I'm incredibly interested in this as a product, but I think it makes too many assumptions about how to prune information. Sure, this looks amazing on an extremely simple facts, but most information is not reducible to simple facts.
"CEO is Alice" and "CEO is Bob" may or may not actually be contradictions and you simply cannot tell without understanding the broader context. How does your system account for that context?
Example: Alice and Bob can both be CEO in any of these cases:
* The company has two CEOs. Rare and would likely be called "co-CEO"
* The company has sub-organizations with CEOs. Matt Garman is the CEO of AWS. Andy Jassy is the CEO of Amazon. Amazon has multiple people named "CEO".
* Alice and Bob are CEOs of different companies (perhaps, this is only implicit)
* Alice is the current CEO. Bob is the previous CEO. Both statements are temporally true.
This is what I run into every time I try to do conflict detection and resolution. Pruning things down to facts doesn't provide sufficient context understand how/why that statement was made?

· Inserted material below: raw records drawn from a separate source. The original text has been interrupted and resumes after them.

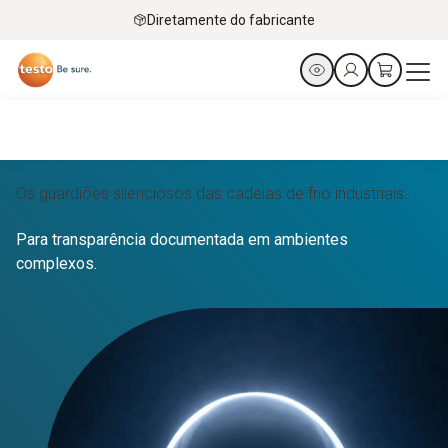
Diretamente do fabricante
Os guardiões silenciosos das cadeias de frio industriais.
Para transparência documentada em ambientes
complexos.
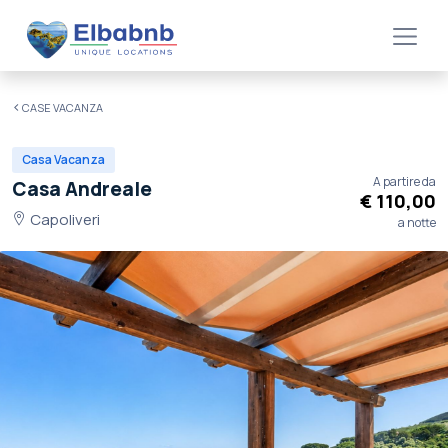
CASE VACANZA
Casa Vacanza
A partire da
Casa Andreale
€ 110,00
Capoliveri
a notte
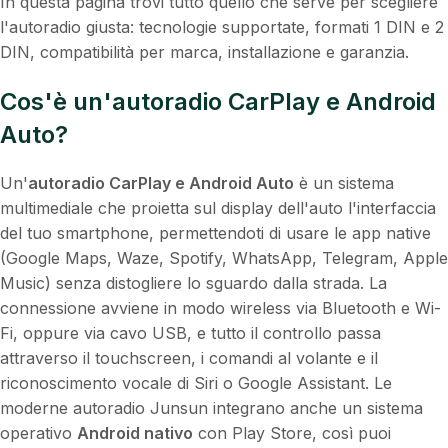
In questa pagina trovi tutto quello che serve per scegliere
l'autoradio giusta: tecnologie supportate, formati 1 DIN e 2
DIN, compatibilità per marca, installazione e garanzia.
Cos'è un'autoradio CarPlay e Android
Auto?
Un'
autoradio CarPlay e Android Auto
è un sistema
multimediale che proietta sul display dell'auto l'interfaccia
del tuo smartphone, permettendoti di usare le app native
(Google Maps, Waze, Spotify, WhatsApp, Telegram, Apple
Music) senza distogliere lo sguardo dalla strada. La
connessione avviene in modo wireless via Bluetooth e Wi-
Fi, oppure via cavo USB, e tutto il controllo passa
attraverso il touchscreen, i comandi al volante e il
riconoscimento vocale di Siri o Google Assistant. Le
moderne autoradio Junsun integrano anche un sistema
operativo
Android nativo
con Play Store, così puoi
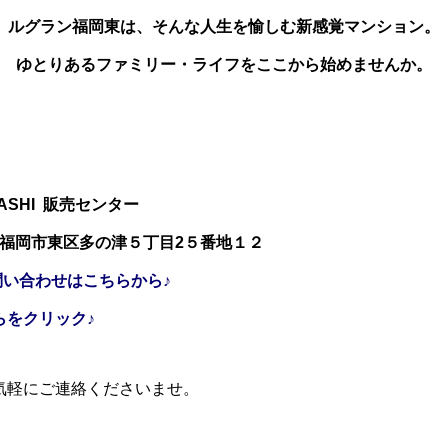
ルグラン福岡東は、そんな人生を愉しむ新感覚マンション。
ゆとりあるファミリー・ライフをここから始めませんか。
HIGASHI 販売センター
 福岡市東区多の津５丁目2５番地１２
問い合わせはこちらから♪
らをクリック♪
気軽にご連絡くださいませ。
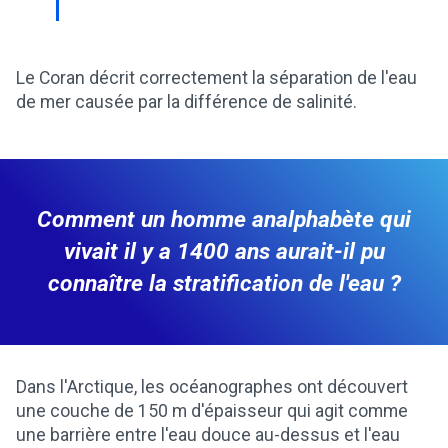
Le Coran décrit correctement la séparation de l'eau
de mer causée par la différence de salinité.
Comment un homme analphabète qui
vivait il y a 1400 ans aurait-il pu
connaître la stratification de l'eau ?
Dans l'Arctique, les océanographes ont découvert
une couche de 150 m d'épaisseur qui agit comme
une barrière entre l'eau douce au-dessus et l'eau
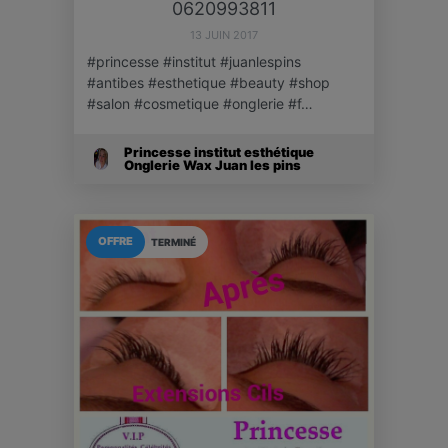
0620993811
13 JUIN 2017
#princesse #institut #juanlespins
#antibes #esthetique #beauty #shop
#salon #cosmetique #onglerie #f…
Princesse institut esthétique
Onglerie Wax Juan les pins
OFFRE
TERMINÉ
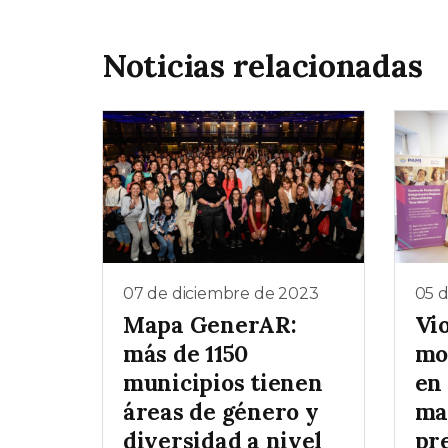
Noticias relacionadas
07 de diciembre de 2023
05 
Mapa GenerAR:
Vi
más de 1150
mo
municipios tienen
en
áreas de género y
ma
diversidad a nivel
pr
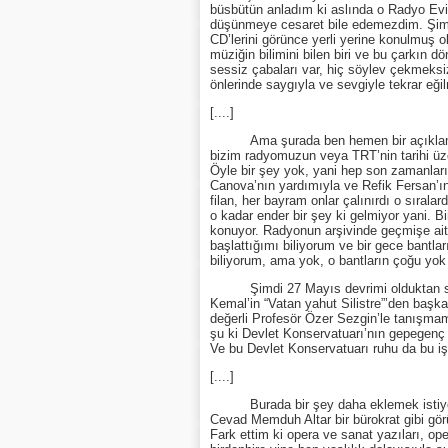
büsbütün anladım ki aslında o Radyo Evi
düşünmeye cesaret bile edemezdim. Şimd
CD’lerini görünce yerli yerine konulmuş 
müziğin bilimini bilen biri ve bu çarkın d
sessiz çabaları var, hiç söylev çekmeksi
önlerinde saygıyla ve sevgiyle tekrar eği
[....]
Ama şurada ben hemen bir açıklama yap
bizim radyomuzun veya TRT’nin tarihi üzer
Öyle bir şey yok, yani hep son zamanları
Canova’nın yardımıyla ve Refik Fersan’ın or
filan, her bayram onlar çalınırdı o sıralar
o kadar ender bir şey ki gelmiyor yani. B
konuyor. Radyonun arşivinde geçmişe ai
başlattığımı biliyorum ve bir gece bantla
biliyorum, ama yok, o bantların çoğu yok 
Şimdi 27 Mayıs devrimi olduktan sonra 
Kemal’in “Vatan yahut Silistre”’den başk
değerli Profesör Özer Sezgin’le tanışmam
şu ki Devlet Konservatuarı’nın gepegenç 
Ve bu Devlet Konservatuarı ruhu da bu işt
[....]
Burada bir şey daha eklemek istiyorum
Cevad Memduh Altar bir bürokrat gibi gör
Fark ettim ki opera ve sanat yazıları, op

The failure modes were multiple: - Facts rarely exist in a vacuum but have lots of subtlety - Inferring facts from conversation has a gazillion failure modes, especially irony and sarcasm lead to hilarious outcomes (joking about a sixpack with a fat buddy -> "XYZ is interested in achieving an athletic form"), but even things as simple as extracting a concrete date too often go wrong - Facts are almost never as binary as they seem. "ABC has the flights booked for the Paris trip". Now I decided afterwards to continue to New York to visit a friend instead of going home and completely stumped the agent.
The fundamental breakthrough with LLMs is that they handle semantic mapping for you and can (albeit non-deterministically) interpret the meaning and relationships between concepts with a pretty high degree of accuracy, in context.
It just makes me wonder if you could dramatically simplify the schema and data modeling by incorporating more of these learnings.
I have a simple experiment along these lines that’s especially relevant given the advent of one-million-token context windows, although I don’t consider it a scientifically backed or production-ready concept, just an exploration: https://github.com/tcdent/wvf
What's the loop behind consolidation? Random sampling and LLM to merge?